=== What you have to do ===
If a record below holds a picture, leave the picture out and copy the rest exactly.

-- Data extract follows --

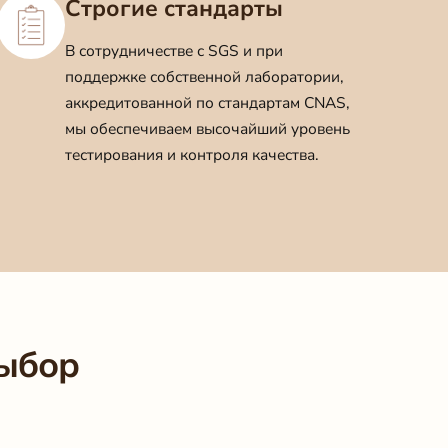
Строгие стандарты
В сотрудничестве с SGS и при
поддержке собственной лаборатории,
аккредитованной по стандартам CNAS,
мы обеспечиваем высочайший уровень
тестирования и контроля качества.
выбор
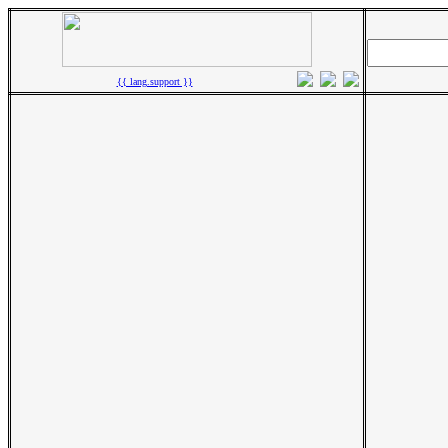
{{ lang.support }}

-- Data extract concluded --

=== Result for this exercise ===
Строгие стандарты
В сотрудничестве с SGS и при
поддержке собственной лаборатории,
аккредитованной по стандартам CNAS,
мы обеспечиваем высочайший уровень
тестирования и контроля качества.
выбор
{{ lang.support }}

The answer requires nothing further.